Dataset items
○ ○ ○ ○ ○
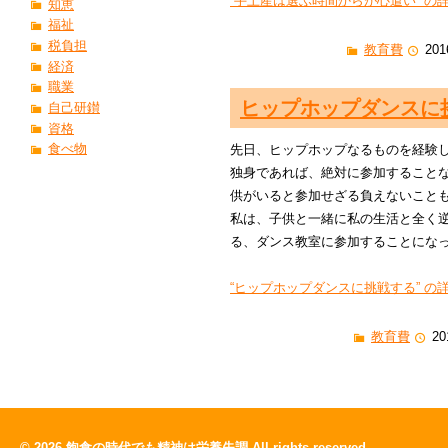
“手土産は選ぶ時間からが心遣い” の詳
知恵
福祉
税負担
教育費
201
経済
職業
ヒップホップダンスに
自己研鑚
資格
食べ物
先日、ヒップホップなるものを経験
独身であれば、絶対に参加すること
供がいると参加せざる負えないこと
私は、子供と一緒に私の生活と全く
る、ダンス教室に参加することにな
“ヒップホップダンスに挑戦する” の詳
教育費
20
© 2026
飽食の時代でも精神は栄養失調
All rights reserved.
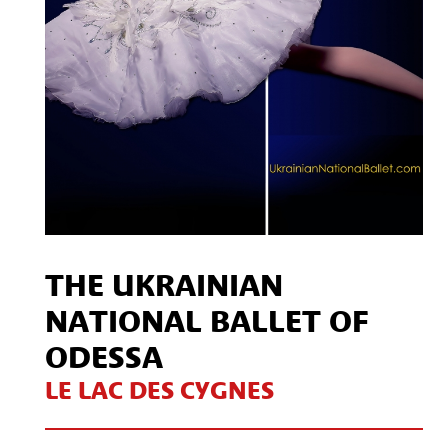
THE UKRAINIAN
NATIONAL BALLET OF
ODESSA
LE LAC DES CYGNES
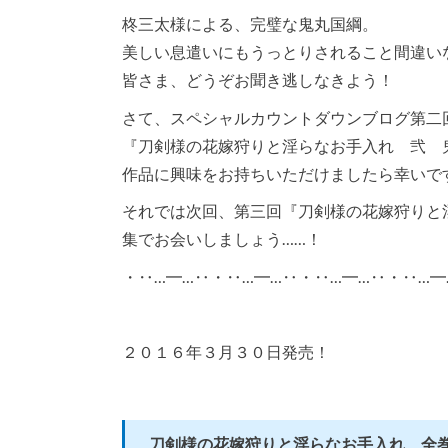
柊三太様による、完璧な鬼丸国綱。
美しい息遣いにもうっとりされること間違い
皆さま、どうぞお聞き逃しなきよう！
さて、スペシャルカウントダウンブログ第二
『刀剣様の花嫁狩りと淫らなお手入れ 弐 鬼
作品に興味をお持ちいただけましたら幸いで
それでは次回、第三回『刀剣様の花嫁狩りと淫
集でお会いしましょう……！
・‥…━…‥・‥…━…‥・‥…━…‥・‥…━
２０１６年３月３０日発売！
刀剣様の花嫁狩りと淫らなお手入れ 全巻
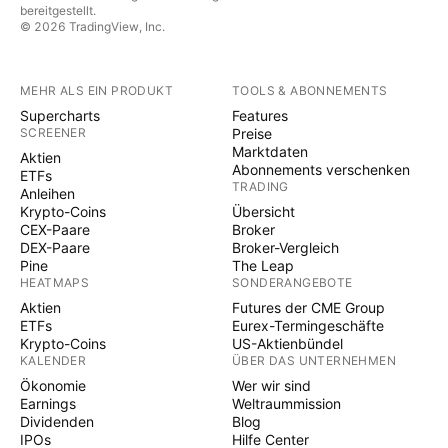
bereitgestellt.
© 2026 TradingView, Inc.
MEHR ALS EIN PRODUKT
TOOLS & ABONNEMENTS
Supercharts
Features
SCREENER
Preise
Marktdaten
Aktien
Abonnements verschenken
ETFs
TRADING
Anleihen
Krypto-Coins
Übersicht
CEX-Paare
Broker
DEX-Paare
Broker-Vergleich
Pine
The Leap
HEATMAPS
SONDERANGEBOTE
Aktien
Futures der CME Group
ETFs
Eurex-Termingeschäfte
Krypto-Coins
US-Aktienbündel
KALENDER
ÜBER DAS UNTERNEHMEN
Ökonomie
Wer wir sind
Earnings
Weltraummission
Dividenden
Blog
IPOs
Hilfe Center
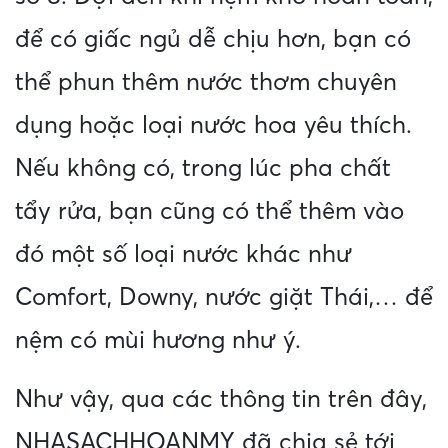
để có giấc ngủ dễ chịu hơn, bạn có
thể phun thêm nước thơm chuyên
dụng hoặc loại nước hoa yêu thích.
Nếu không có, trong lúc pha chất
tẩy rửa, bạn cũng có thể thêm vào
đó một số loại nước khác như
Comfort, Downy, nước giặt Thái,… để
nệm có mùi hương như ý.
Như vậy, qua các thông tin trên đây,
NHASACHHOANMY đã chia sẻ tới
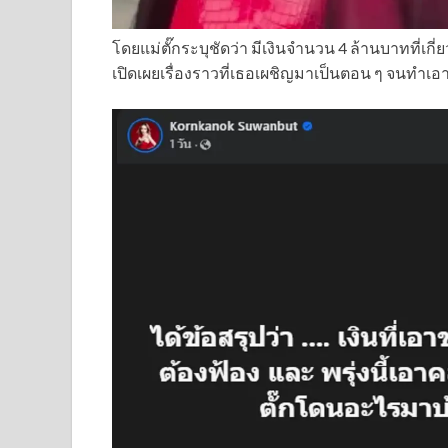
โดยแม่ตั๊กระบุชัดว่า มีเงินจำนวน 4 ล้านบาทที่เ
เปิดเผยเรื่องราวที่เธอเผชิญมาเป็นตอน ๆ จนทำเอ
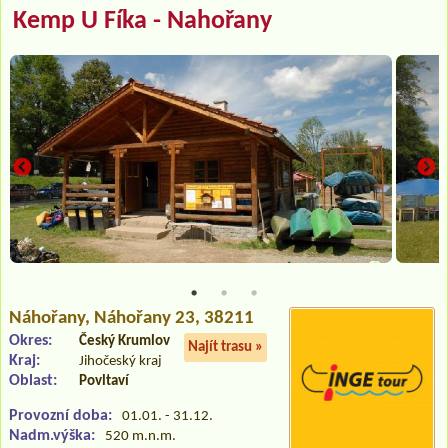
Kemp U Fíka - Nahořany
Náhořany
, Náhořany 23, 38211
Okres:
Český Krumlov
Najít trasu »
Kraj:
Jihočeský kraj
Oblast:
Povltaví
Provozní doba:
01.01. - 31.12.
Nadm.výška:
520 m.n.m.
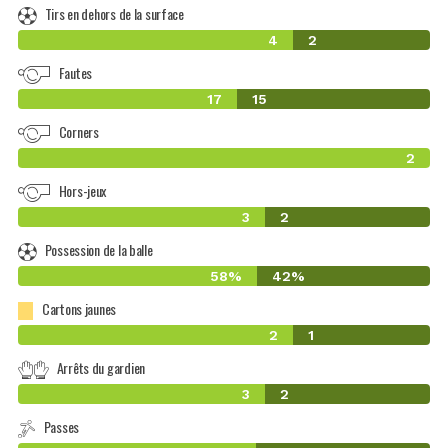
Tirs en dehors de la surface
4
2
Fautes
17
15
Corners
2
Hors-jeux
3
2
Possession de la balle
58%
42%
Cartons jaunes
2
1
Arrêts du gardien
3
2
Passes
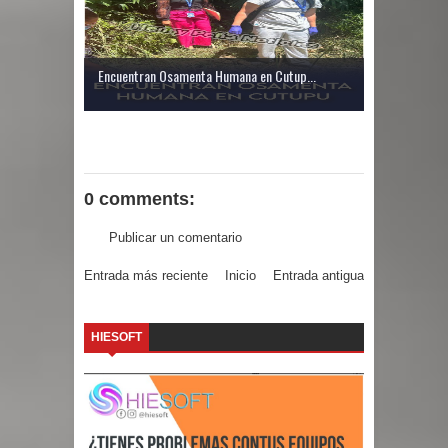
Encuentran Osamenta Humana en Cutup...
0 comments:
Publicar un comentario
Entrada más reciente
Inicio
Entrada antigua
HIESOFT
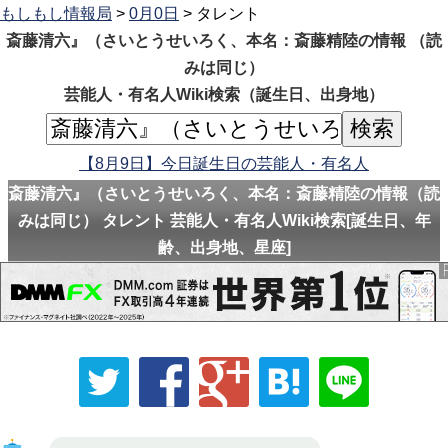
もしもし情報局
>
0月0日
> タレント
斎藤清六』（さいとうせいろく、本名：斎藤精陸の情報 （読
みは同じ）
芸能人・有名人Wiki検索（誕生日、出身地）
【8月9日】今日誕生日の芸能人・有名人
斎藤清六』（さいとうせいろく、本名：斎藤精陸の情報（読
みは同じ） タレント 芸能人・有名人Wiki検索[誕生日、年
齢、出身地、星座]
○ ○ ○ ○ ○
What you need to do:
In the records above, locate the lines holding the word "斎藤清六". Copy each of them.

Final answer:
斎藤清六』（さいとうせいろく、本名：斎藤精陸の情報 （読
斎藤清六』（さいとうせいろく、本名：斎藤精陸の情報（読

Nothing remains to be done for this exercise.